_WORK TASK_: If a line below contains "Самоисцелители", count it. Report the final total and nothing more.

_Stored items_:
##############################

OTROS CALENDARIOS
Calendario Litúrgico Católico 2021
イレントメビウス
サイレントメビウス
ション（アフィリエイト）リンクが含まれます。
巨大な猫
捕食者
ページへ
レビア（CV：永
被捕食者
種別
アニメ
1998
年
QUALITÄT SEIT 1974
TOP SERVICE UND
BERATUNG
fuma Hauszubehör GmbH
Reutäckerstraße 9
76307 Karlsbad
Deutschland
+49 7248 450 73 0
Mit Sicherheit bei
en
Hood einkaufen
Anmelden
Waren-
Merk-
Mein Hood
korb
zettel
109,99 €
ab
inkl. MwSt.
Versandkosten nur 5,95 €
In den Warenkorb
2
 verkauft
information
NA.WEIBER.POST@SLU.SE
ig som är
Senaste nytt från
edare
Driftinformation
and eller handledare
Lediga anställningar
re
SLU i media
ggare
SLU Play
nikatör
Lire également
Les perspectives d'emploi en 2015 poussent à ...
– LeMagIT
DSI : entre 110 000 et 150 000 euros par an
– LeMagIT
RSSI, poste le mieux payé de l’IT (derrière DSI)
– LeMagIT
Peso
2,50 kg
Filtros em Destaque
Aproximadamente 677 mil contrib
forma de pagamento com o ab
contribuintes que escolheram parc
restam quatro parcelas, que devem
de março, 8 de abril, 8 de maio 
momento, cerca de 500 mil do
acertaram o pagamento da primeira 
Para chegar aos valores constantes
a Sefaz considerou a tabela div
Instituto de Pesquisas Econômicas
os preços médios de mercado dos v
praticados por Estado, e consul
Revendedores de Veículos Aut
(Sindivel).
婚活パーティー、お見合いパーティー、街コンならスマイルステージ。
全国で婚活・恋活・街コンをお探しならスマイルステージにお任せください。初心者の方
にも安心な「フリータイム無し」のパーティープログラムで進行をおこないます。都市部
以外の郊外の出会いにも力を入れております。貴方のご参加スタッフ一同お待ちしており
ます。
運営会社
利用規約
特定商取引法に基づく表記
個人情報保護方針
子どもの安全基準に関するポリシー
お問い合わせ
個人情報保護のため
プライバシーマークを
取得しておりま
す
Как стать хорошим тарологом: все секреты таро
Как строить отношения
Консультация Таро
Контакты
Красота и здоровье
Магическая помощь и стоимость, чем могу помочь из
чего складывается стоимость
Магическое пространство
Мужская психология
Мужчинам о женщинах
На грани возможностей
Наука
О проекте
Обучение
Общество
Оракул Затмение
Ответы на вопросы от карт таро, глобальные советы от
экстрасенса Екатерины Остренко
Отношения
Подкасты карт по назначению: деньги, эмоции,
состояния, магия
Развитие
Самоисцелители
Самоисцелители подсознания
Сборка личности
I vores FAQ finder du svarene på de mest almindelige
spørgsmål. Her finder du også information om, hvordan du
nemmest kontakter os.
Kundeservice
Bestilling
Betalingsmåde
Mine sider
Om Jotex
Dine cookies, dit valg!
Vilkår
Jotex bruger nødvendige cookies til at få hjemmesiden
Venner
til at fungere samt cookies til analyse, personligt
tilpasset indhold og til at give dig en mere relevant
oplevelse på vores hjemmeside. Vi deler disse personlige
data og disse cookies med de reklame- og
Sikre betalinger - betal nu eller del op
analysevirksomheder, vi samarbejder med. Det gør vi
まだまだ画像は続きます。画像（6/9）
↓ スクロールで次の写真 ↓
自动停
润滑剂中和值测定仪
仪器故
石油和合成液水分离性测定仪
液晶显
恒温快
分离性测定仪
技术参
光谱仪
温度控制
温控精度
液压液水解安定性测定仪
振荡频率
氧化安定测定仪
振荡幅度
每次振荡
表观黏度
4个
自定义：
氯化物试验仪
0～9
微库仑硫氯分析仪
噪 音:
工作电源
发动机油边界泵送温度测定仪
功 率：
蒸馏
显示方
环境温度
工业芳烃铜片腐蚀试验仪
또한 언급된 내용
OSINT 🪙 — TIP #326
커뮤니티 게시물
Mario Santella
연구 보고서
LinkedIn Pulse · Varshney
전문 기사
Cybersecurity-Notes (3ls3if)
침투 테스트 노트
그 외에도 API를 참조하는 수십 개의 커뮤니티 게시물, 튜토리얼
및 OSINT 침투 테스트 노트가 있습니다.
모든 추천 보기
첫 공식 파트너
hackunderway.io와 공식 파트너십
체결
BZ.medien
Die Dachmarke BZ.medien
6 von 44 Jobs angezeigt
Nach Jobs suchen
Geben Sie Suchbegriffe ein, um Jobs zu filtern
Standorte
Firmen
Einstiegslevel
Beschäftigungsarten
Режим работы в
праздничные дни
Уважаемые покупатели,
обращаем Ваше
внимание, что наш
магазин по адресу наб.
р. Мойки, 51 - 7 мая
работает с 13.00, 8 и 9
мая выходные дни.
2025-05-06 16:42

##############################

_TASK ANSWER_: 2